Proxy-lite-3b
Property | Value |
---|---|
Model Type | Vision-Language Model |
Parameters | 3 Billion |
Base Model | Qwen2.5-VL-3B-Instruct |
License | CC-BY-NC-4.0 |
Developer | Convergence AI |
What is proxy-lite-3b?
Proxy-lite-3b is a specialized vision-language model designed for automated web browsing tasks. As a lightweight version of Proxy, it combines visual understanding with language processing capabilities to navigate and interact with web interfaces effectively. The model achieved an impressive 72.4% success rate on the WebVoyager benchmark, leading all open-weights models in this category.
Implementation Details
The model is built on the Qwen2.5-VL-3B-Instruct architecture and implements a sophisticated context-window management system that preserves task awareness while optimizing image token usage. It can be deployed using vLLM and includes specialized tool-parsing capabilities for web interaction.
- Supports both CLI and Streamlit interface implementations
- Features automatic tool choice capabilities
- Implements custom message history formatting for effective task tracking
- Uses OpenAI-compatible serialization for tool management
Core Capabilities
- Automated web navigation and interaction
- High performance across various websites (87.8% success on Allrecipes, 85% on GitHub)

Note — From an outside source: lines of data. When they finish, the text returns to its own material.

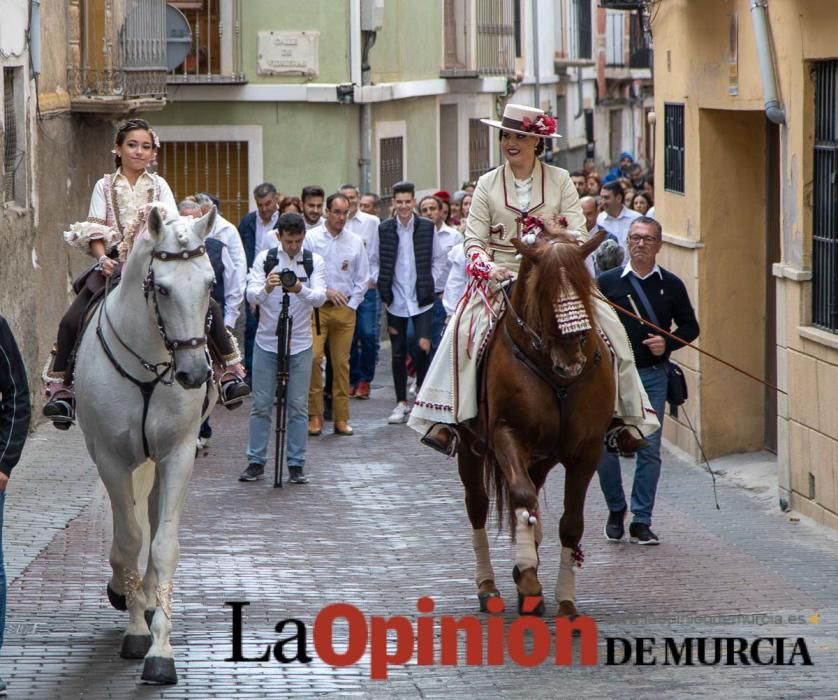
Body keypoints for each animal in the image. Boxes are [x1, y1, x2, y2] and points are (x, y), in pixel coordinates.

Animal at [75, 204, 218, 684]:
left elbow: (163, 542)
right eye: (163, 288)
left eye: (211, 284)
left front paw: (160, 650)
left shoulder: (178, 454)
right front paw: (136, 627)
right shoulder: (111, 459)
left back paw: (151, 597)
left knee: (154, 516)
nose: (194, 373)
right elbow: (129, 538)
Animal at [460, 228, 616, 616]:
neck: (555, 376)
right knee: (478, 505)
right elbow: (521, 495)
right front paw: (528, 578)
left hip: (543, 456)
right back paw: (489, 587)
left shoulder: (587, 449)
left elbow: (571, 524)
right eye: (543, 290)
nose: (571, 357)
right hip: (470, 448)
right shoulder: (505, 434)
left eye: (584, 284)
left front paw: (565, 600)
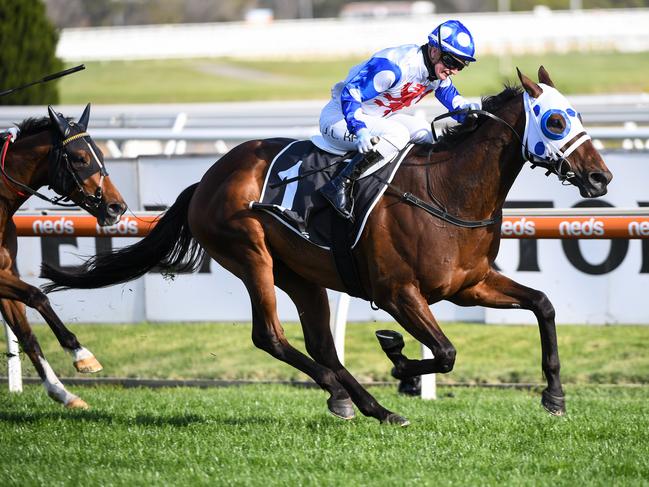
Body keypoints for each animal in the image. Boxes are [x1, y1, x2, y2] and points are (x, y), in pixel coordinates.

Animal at [43, 66, 612, 426]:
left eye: (579, 115)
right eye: (555, 120)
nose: (600, 177)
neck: (444, 190)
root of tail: (207, 177)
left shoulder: (468, 284)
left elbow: (542, 305)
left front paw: (554, 396)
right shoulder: (397, 292)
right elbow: (446, 352)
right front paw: (399, 361)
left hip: (302, 275)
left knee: (321, 344)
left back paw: (366, 405)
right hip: (251, 256)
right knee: (271, 337)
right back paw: (354, 398)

- Visual-textual understanding of web interfaces
- Efficient context management for long-running tasks
- Integration with browser automation tools
Frequently Asked Questions
Q: What makes this model unique?
Proxy-lite-3b stands out for its specialized web automation capabilities while maintaining a relatively small parameter count. Its performance on the WebVoyager benchmark demonstrates its effectiveness in real-world web interaction tasks, making it particularly suitable for automated browsing applications.
Q: What are the recommended use cases?
The model is ideal for automated web navigation, content discovery, and routine web-based tasks. However, it should not be used for high-stakes applications, unauthorized data extraction, or interactions with untrusted websites. It's particularly effective for tasks like market research, content aggregation, and web interface testing.